The rupee is literally on a free fall, as the currency finally breached the crucial 91-level-mark against the US Dollar. The Indian rupee fell by 36 paise in the intra-day session today, breaching the 91 marks. The rupee had opened at a historic low of 90.83 against the US dollar in early trade today.
As per a PTI report, the Indian currency slipped 1% against the greenback in the past five sessions alone. At 11:45 am (IST), the Indian rupee breached the 91-level mark and was trading at 91.14 against the US Dollar, down 36 paise from its previous close.
On Monday, the Indian rupee had hit a record low of 90.78 against the greenback. This year, the Indian rupee has been one of the worst-performing Asian currencies, having fallen by over 6% year-to-date, marking its maximum decline in three years.
The breaching of the 91-level mark is attributed to persistent outflow of foreign equities and lack of clarity over the India-US trade deal.
Let us know the in detail the major reasons for the breach
1. Lack of progress in India-US trade deal
While on Monday Commerce Secretary Rajesh Agrawal said that India is close to finalising an initial framework trade agreement with the United States, which would help reduce high reciprocal tariffs, the uncertainty around the finalisation of a trade deal still lingers.
“Let’s see what happens in the next few months,” Agrawal added, pointing towards the ongoing trade negotiations, adding that India is engaged with the US to see if they can finalise a trade deal “sooner than later”.
According to currency experts, a delay in the trade deal is keeping market sentiment weak. “With 50% tariffs on top of capital outflows, we cannot rule out the rupee sliding to 93 over the next two quarters,” a banker told Financial Express.
Further, Alok Singh, Treasury Head – CSB Bank, said that the rupee’s depreciation will only reverse with either deal announcements or fresh capital market inflows. “If that happens, I see the rupee below 90 by March,” he said.
2. Outflow of foreign equities
As per provisional data for December 15 available on the NSE, foreign portfolio investors were net sellers of equities worth Rs 1,468 crore in the Indian market, while domestic institutional investors purchased equities worth Rs 1,792 crore.
As per data from the stock exchange, foreign investors have pulled out $1.5 billion from equities in December. Also, as per data from the Clearing Corporation of India, the debt market has seen an outflow of Rs 8,846 crore.
The rupee’s weakness is being driven primarily by tariff-related concerns and foreign investor selling, not by a deterioration in economic fundamentals. “As long as these short-term imbalances persist, pressure may continue,” Reuters quoted Amit Pabari, Managing Director at FX advisory firm CR Forex, as saying.
“The current phase of rupee weakness appears more flow-led than panic-driven,” Reuters quoted India Forex and Asset Management as saying.
3. Mismatch of dollar demand and supply
As per a Reuters report, there has been a continuous mismatch between dollar demand and supply. The dollar purchases have been linked to the likely maturity of positions in the non-deliverable forwards markets.

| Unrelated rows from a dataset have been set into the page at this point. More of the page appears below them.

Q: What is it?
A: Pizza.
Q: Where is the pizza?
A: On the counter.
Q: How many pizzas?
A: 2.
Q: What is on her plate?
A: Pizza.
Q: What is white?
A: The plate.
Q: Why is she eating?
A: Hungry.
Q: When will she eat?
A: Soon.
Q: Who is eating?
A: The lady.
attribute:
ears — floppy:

Further, local corporations have been purchasing dollars to complete their year-end payments. Adding to this is the limited intervention by the RBI, which, as per reports, has stepped in to cap further losses but has not targeted any specific levels for the Indian rupee.“Traders are pushing the rupee lower and lower. The Reserve Bank of India (RBI) was expected to step in at 90.50 earlier, but we have already breached it, and there is no sign of settling,” the dealer added, a dealer at a public sector bank said.
Outlook for Rupee
Analysts had expected that the currency would breach the 91-level mark by this month end, however the breach came in nearly two weeks earlier.
Currency experts have cautioned that by next year end the currency is likely to trade near the 93-level-mark if the India-US trade deal does not materialise. The currency deprecation was not expected due to low trade deficit data.
Commenting on the currency movement, Dr. VK Vijayakumar, Chief Investment Strategist, Geojit Investments said,
“ Further sharp weakness in rupee was not expected today since the November trade data has come better-than-expected. Covering of short positions may be a factor in today’s decline. Sustained FII selling is acting like a vicious cycle pulling the rupee down,”
Normally when rupee declines, the RBI intervenes by selling dollars to stem the decline of the rupee. But recently the RBI’s policy has been to let the currency decline. Low inflation in India ( 0.71% in November ) is the reason for this non-intervention by the central bank. Rupee depreciation is not hurting the economy, the analyst added.